2016 yılından bu yana hapishanede esir alınan Aysel Tuğluk, bu süre içinde annesini kaybetmiştir. Hapishane koşullarında yetişmesinde büyük emek ve çabaları olan annesi Hatun Tuğluk’un ölüm haberine alan Aysel Tuğluk, bu yetmiyormuş gibi cenaze töreninde bizzat İçişleri Bakanı S.Soylu’nun örgütlediği lümpen mafya bozuntularının cenazeye yönelik saldırıları karşısında, yaşadıkları ve gördüklerinden sonra tamamen hafızasını kaybetmiş, demans hastalığına yakalanmıştır. Henüz 14 yaşında iken ağabeyinin hapishanede öldürülmesi yetmiyormuş gibi annesinin cenazesinde yaşadığı linç olayı, ağır bir travma yaşamasına neden olmuştur.

Hapishaneden elleri kelepçeli vaziyette annesinin Ankara’da toprağa verilmesi için son görevini yerine getirmek için mezarlıkta bulunan Aysel Tuğluk, ülkücü çeteler tarafından saldırıya uğramıştır. Yine Ermeni düşmanlığı üzerinden Aysel Tuğluk ile cenazeye katılanlar tehdit edilmiş ve saldırıya uğramışlardır. “Burası Ermeni Mezarlığı değil, gömseniz bile çıkartıp parçalarız” tehditleri polisin gözü önünde cereyan etmesine rağmen, polis çetelere müdahale etmemiş, engellememiş seyirci kalmıştır.

Aysel Tuğluk annesine yapılan bu zulmü gördü ve yaşadı. Cenaze mezarlıktan çıkarıldı. Dersim’e götürülerek toprağa verildi. Fakat kısa bir süre sonra Tuğluk’un sağlık sorunları kendini göstermeye başladı. Ve bugün artık 5 yıldır “kendi ihtiyaçlarını karşılayamıyor, kendi arkadaşlarını tanımıyor, her şeyi unutuyor.” Her geçen gün daha da ilerleyen Demans hastalığı üniversite hastanesinin “cezaevinde kalamaz” raporuna rağmen ATK (Adli Tıp Kurumu) kararıyla, Kürt halkına olan tahammülsüzlük, kin ve intikam almak için hapishanede tutuluyor.

Dün Emniyet Müdürü İsmail Canbolat ne ise bugün de S.Soylu’nun ondan hiçbir farkı yoktur.

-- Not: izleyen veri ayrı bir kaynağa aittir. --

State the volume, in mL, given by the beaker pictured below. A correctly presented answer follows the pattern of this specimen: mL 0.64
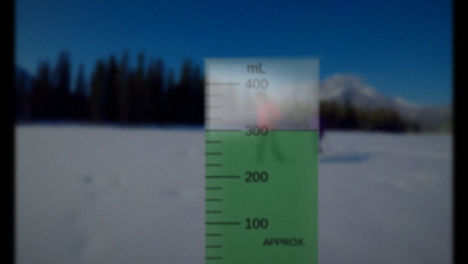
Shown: mL 300
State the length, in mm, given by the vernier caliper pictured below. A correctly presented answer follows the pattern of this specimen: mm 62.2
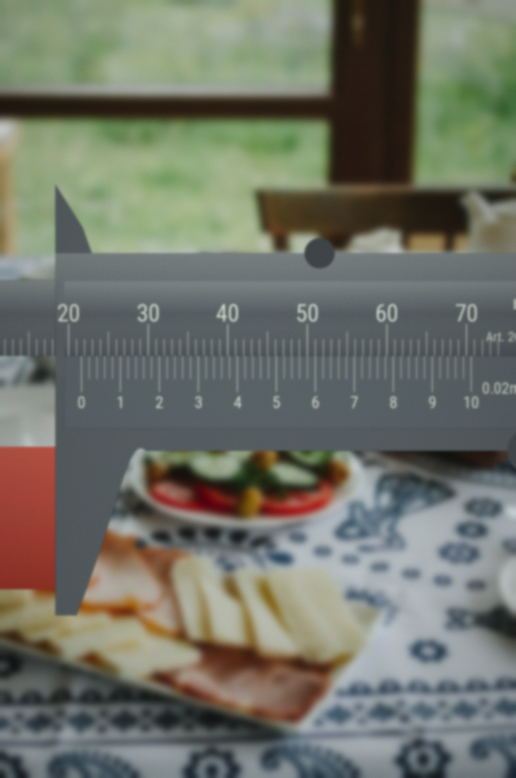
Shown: mm 21.6
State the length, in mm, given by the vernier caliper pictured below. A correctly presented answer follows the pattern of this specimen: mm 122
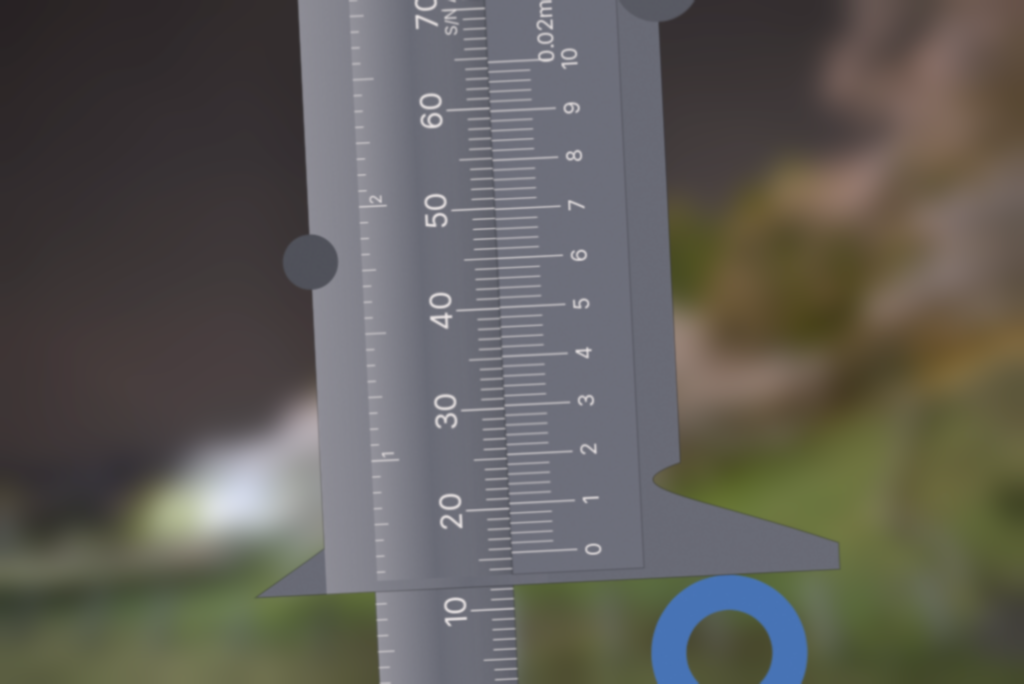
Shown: mm 15.6
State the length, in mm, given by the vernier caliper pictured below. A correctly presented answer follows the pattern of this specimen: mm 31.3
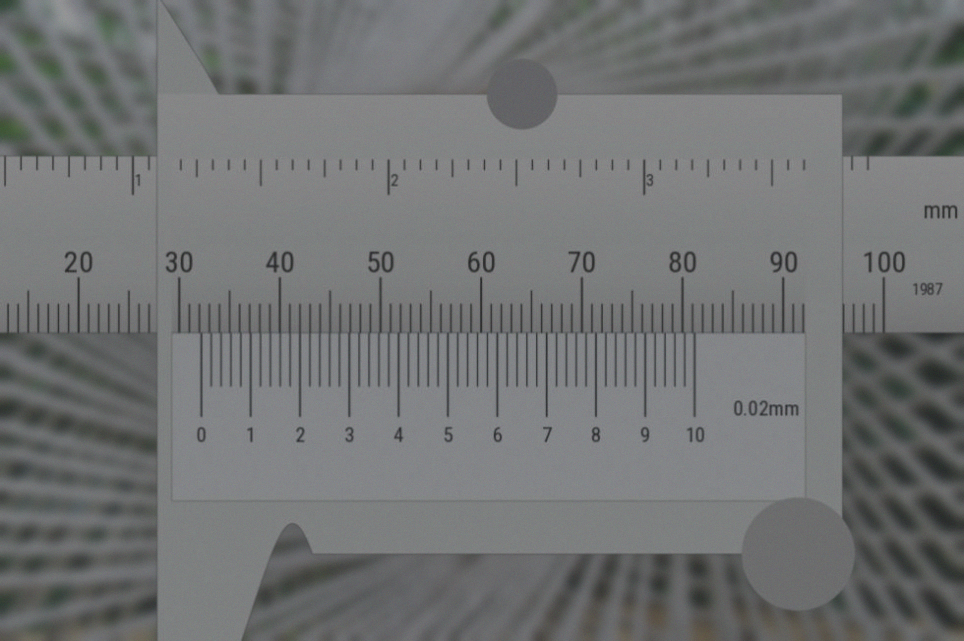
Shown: mm 32.2
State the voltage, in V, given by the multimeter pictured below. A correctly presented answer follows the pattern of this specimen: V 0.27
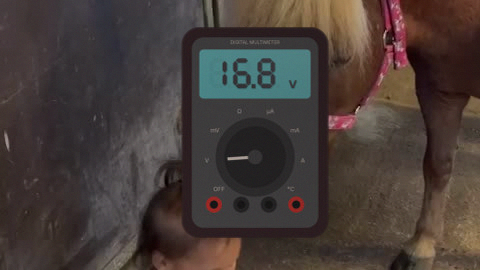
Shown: V 16.8
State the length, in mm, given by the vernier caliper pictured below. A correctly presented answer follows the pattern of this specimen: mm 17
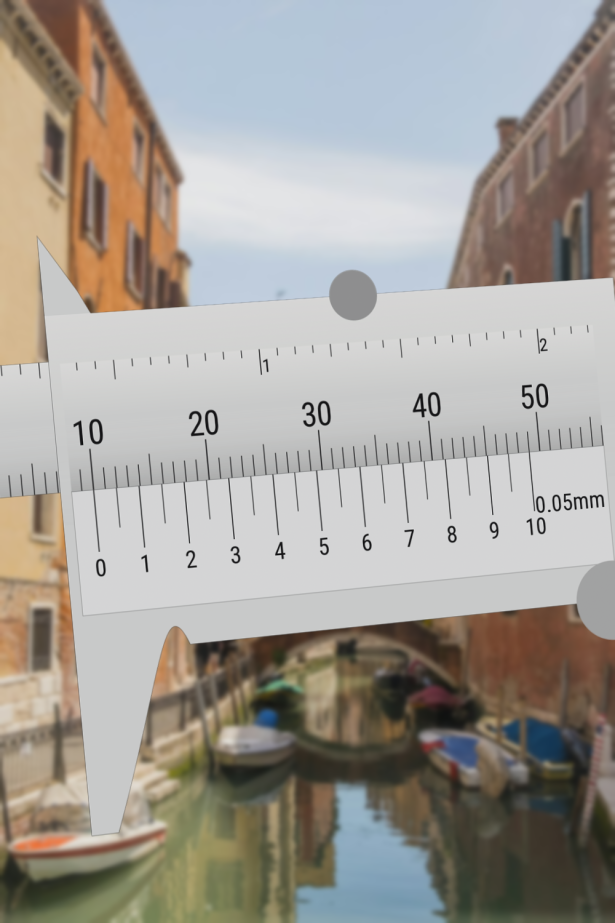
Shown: mm 10.0
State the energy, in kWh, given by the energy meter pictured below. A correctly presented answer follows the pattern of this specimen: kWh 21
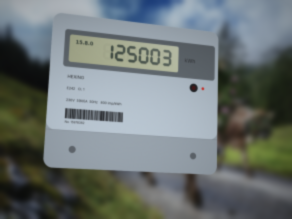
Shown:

Gerilla cenazelerine, mezarlıklara yapılan saldırılar, cenazelerin koli içerisinde kargo yolu ile ailelere gönderilmesi, cenazelerin cezalandırmak amacıyla sokaklarda bekletilmesi, cenazeye yaklaşanın vurulması, gerilla cenazelerinin arabaya bağlanarak çekilmesi, cenazelerin derin dondurucularda zorunlu olarak saklanılması, köy ve kasabaların haritalardan silinmesi… gibi insanlık suçları işletenler bizzat Türk devlet aklıdır! Devlette devamlılık esastır!

Kürt-Arap-Ermeni-Bosnak-Afrika halkların gözlerinden damlayan yaşlarda, renk, ırk, din, dili yoktur. Bu hepimizin acısıdır!